Direction 1:
Copy the records from the line containing "phylum: Tracheophyta" through the end of the records, substituting "vernacular name" for "common name" and keeping everything else the same.

Provided text:
---+---

Monday, December 26, 2011

Take 48, cut

Next post will contain a movie release. Unless I get heartfailure while stuffing myself with Christmas food.

For those who expect another gameplay / spooky horror trailer, I'll have to disappoint you a bit. It's a "Tech-Demo". Which means it shows graphical stuff mainly. The goal is not to please gamers. Screw you, the whole purpose is to attract more 2D / 3D talent :p Ok, ok, we added a little present that might please you as well ;) Nah, the movie could represent a Tower22 part (although T22 does not take place in military looking Radar Stations). It's a little taste of how things *could* look (and even better)... IF we get a team strong, talented and motivated enough to help me through that is.

One problem to tackle with this next movie is the recording quality. Main issues last time were the hellish sounds and overdone blur. Both caused by the combi of Tower22 and FRAPS taking the same CPU resources. Two mangy dogs fighting for a stinky shoe. Two old ladies arguing about the TV channel. Two hoes pulling each other’s (pink)hair for a pimp. Two . Anyway, a year passed by, plenty of time to evaluate and prepare better for a next time. So what did we do? ...Ehr...

Doing homework was never my strongest skill. In contrast to Postponing. So I started sweating again for the recording session. The desktop computer used for recording has a newer video-card, so the good news is that it should have some more firepower this time. Then again, this new demo is quite a lot more advanced than Demo1. More lights, more shading tricks, more textures and objects, et cetera. On top, I didn't try the engine for half a year on that computer. Oh boy.



As expected, the framerate crippled again, but not as bad as previous time. After some optimizations, FRAPS and T22 eventually got in Sweet Harmony. Sort of, at 20 frames per second. That's still not smooth as silk, but already better than the previous time, plus the resolution has doubled as well. Maybe we can squeeze out a few more frames.

A far better approach would be recording the video-card (HDMI?) output with an external device. Like you could record your Super Mario Paint(snes) movies on VHS. Hmmm, maybe I should buy a digital camcorder or something. Let it store the video-card output on a disk, then read the digital file back on the computer. Never tried it, but it sounds like a valid plan. And otherwise you'll have to do with a more jerky movie :p

Still have to pimp a few rooms. Julio takes a snapshot of an existing room, adds some photosoup magic, then passes it back so I can try to achieve the same thing with the engine.

---+---

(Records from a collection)
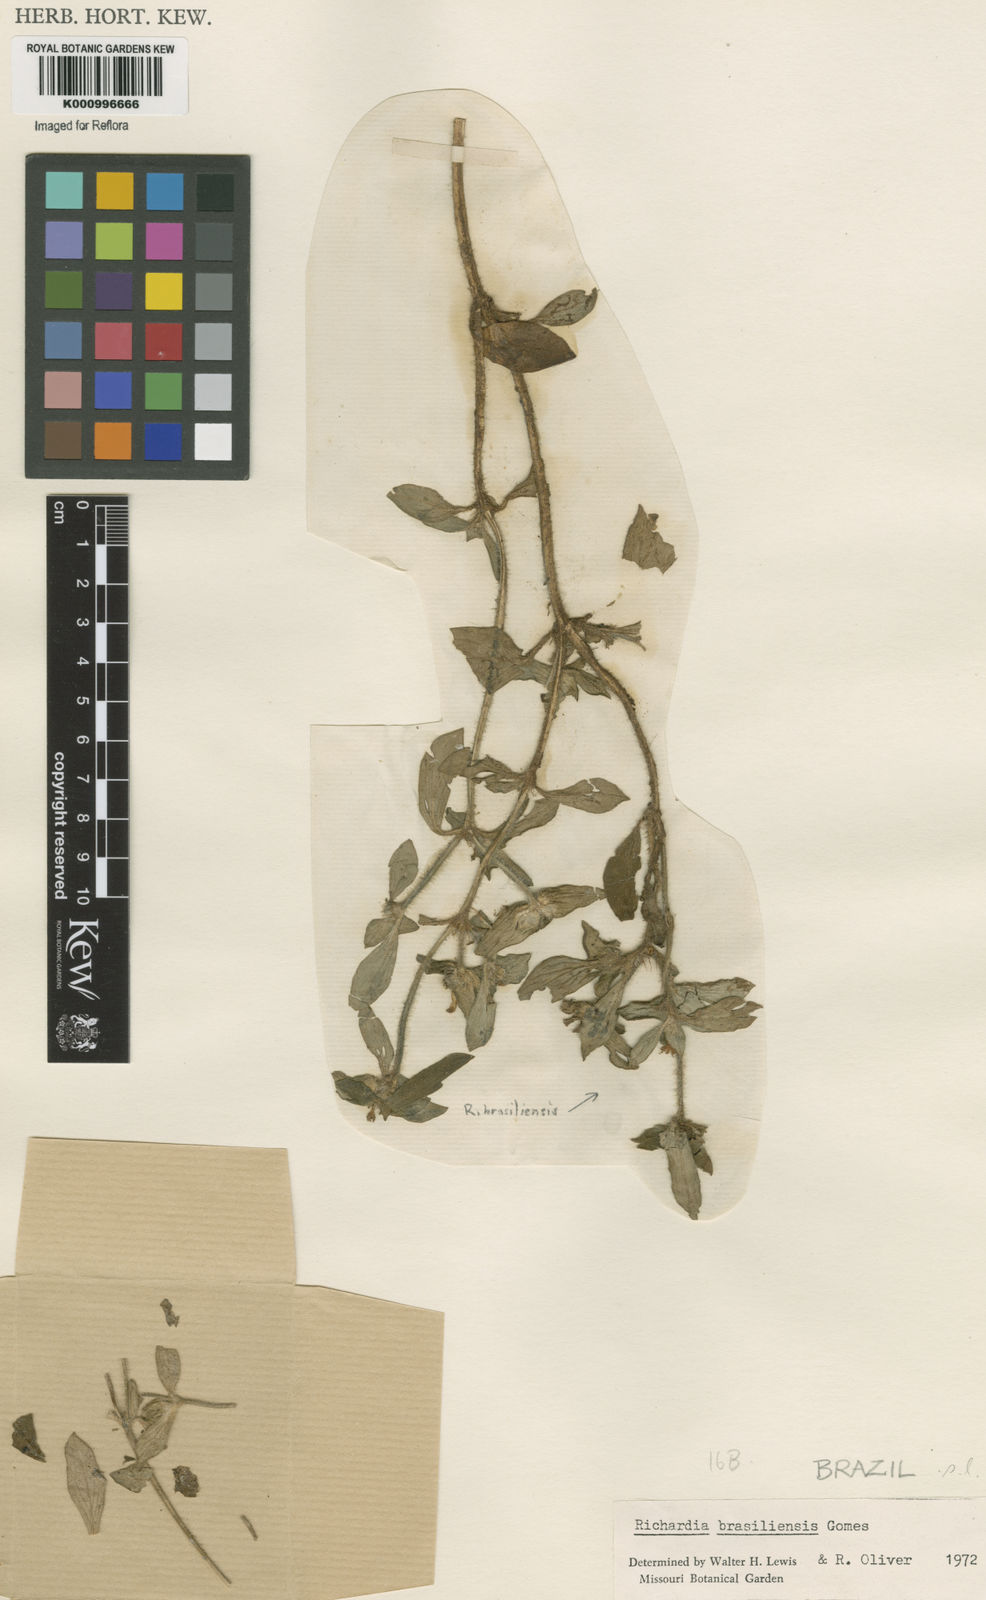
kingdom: Plantae
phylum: Tracheophyta
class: Magnoliopsida
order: Gentianales
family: Rubiaceae
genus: Richardia
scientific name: Richardia brasiliensis
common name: Tropical mexican clover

---+---

Direction 2:
In the post about the tech demo, at what frame rate did FRAPS and T22 eventually run together after some optimizations?

Exercise answer 1:
phylum: Tracheophyta
class: Magnoliopsida
order: Gentianales
family: Rubiaceae
genus: Richardia
scientific name: Richardia brasiliensis
vernacular name: Tropical mexican clover

Exercise answer 2:
20 frames per second